Un simile andamento non può che annientare la credibilità di un Paese. E questo ci porta al passo seguente. Se un Paese non è credibile, non lo è nemmeno il suo debito. E come sta il debito pubblico degli Stati Uniti in questo momento? “A metà dell’anno fiscale 2025, il deficit di bilancio degli Stati Uniti è aumentato di 1,3 trilioni di dollari. Quindi siamo arrivati a un tasso annuale di 2,6 trilioni di dollari. Questa cifra si aggira intorno al 9% del Pil. La situazione sta diventando critica”, ha commentato venerdì Jeffrey Gundlach, fondatore di un importante fondo di investimento americano. In parole povere, una prova pessima. Molto peggiore di quella di altri Paesi sviluppati.
Il disavanzo pubblico della Germania è stimato alll’1,75% del Pil nel 2025, con una riduzione rispetto agli anni precedenti grazie a misure fiscali e stabilizzazione della spesa pubblica. Quello della Francia al 5% del Pil, con un piano di consolidamento fiscale che include tagli alla spesa e aumenti delle tasse. Questo, al netto della previsione sul debito pubblico che dovrebbe raggiungere il 114,7% del Pil. Per l’Italia il deficit è previsto al 3,4% del Pil, con una riduzione significativa rispetto agli anni precedenti. Per il Giappone siamo a circa l’1,1% del Pil. Ora, deficit e disavanzo pubblico Usa sono esattamente il centro di tutta questa vicenda. Cerchiamo di capire la situazione della finanza federale americana e cosa può essersi aggirato nella testa di chi ha generato la “strategia” dei dazi dell’Amministratore Trump.

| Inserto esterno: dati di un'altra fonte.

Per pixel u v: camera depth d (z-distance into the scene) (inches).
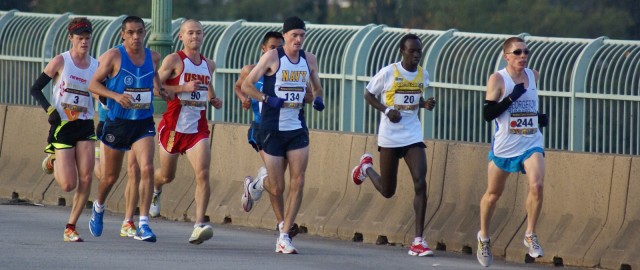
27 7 5487.2
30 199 2060.8
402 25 5182.1
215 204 1866.4
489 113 1403.8
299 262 1409.9
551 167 1536.7
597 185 1492.4
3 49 2496.3
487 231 1446.9
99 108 1577.3
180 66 1551.4
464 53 1946.4
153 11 1993.1
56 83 1480.1
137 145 1518.2
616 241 1457.9
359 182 1631.4
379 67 2036.2
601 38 1861.5
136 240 1577.3
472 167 1616.6
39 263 1310.3
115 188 1974.7
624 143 1814.7
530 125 1406.3
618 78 1818.4
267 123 1480.1
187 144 1560.0
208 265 1342.3
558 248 1498.5
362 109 2059.5
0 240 1515.7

Negli ultimi anni, la spesa pubblica è cresciuta in modo significativo, in particolare, in ragione di voci di Bilancio come la previdenza sociale e i sussidi per disoccupati e veterani (insieme a difesa e interessi sul debito), che rappresentano circa il 66% della spesa complessiva. E che Trump sta cercando di tagliare selvaggiamente: a questo, di fatto, serve il famigerato Dipartimento per l’Efficienza del Governo guidato da Elon Musk. A questi elementi si sommano le politiche fiscali degli ultimi decenni, a partire dalle riduzioni delle aliquote per i più ricchi e le imprese – attuate in particolare sotto le Amministrazioni Bush e Trump 1 – che hanno fortemente ridotto le entrate. Sul piano strutturale, gli Stati Uniti registrano un deficit di bilancio quasi ogni anno da decenni, causa di un debito pubblico crescente.
Sommiamo questi elementi e scopriamo quella che è, probabilmente, la brillantissima idea alla base dei dazi di Trump: far pagare il debito pubblico ai consumatori americani, fingendo che lo paghino i Paesi che esportano negli Usa. Con buona pace degli elettori che hanno creduto alla favola del Make America Great Again.

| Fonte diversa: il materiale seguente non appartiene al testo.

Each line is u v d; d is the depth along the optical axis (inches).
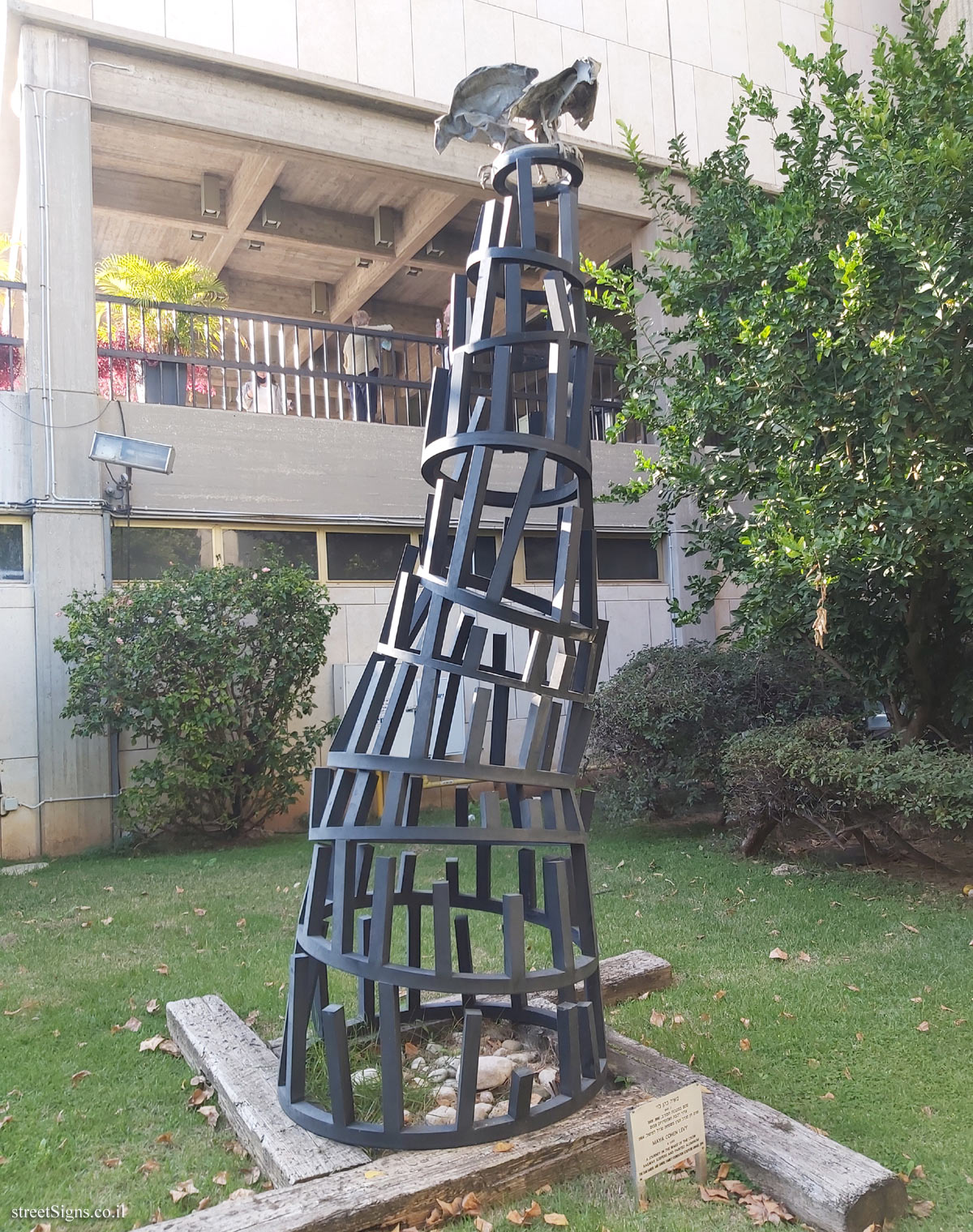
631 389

In poche settimane a diventare davvero grandi sono state l’incertezza, le previsioni sul deficit, la sfiducia dei partner in un Paese che sta incenerendo allegramente la propria credibilità. Ora la paura è la merce più globalizzata del mondo. Un bel risultato. In attesa della prossima alzata d’ingegno del presidente e della sua bizzarra brigata.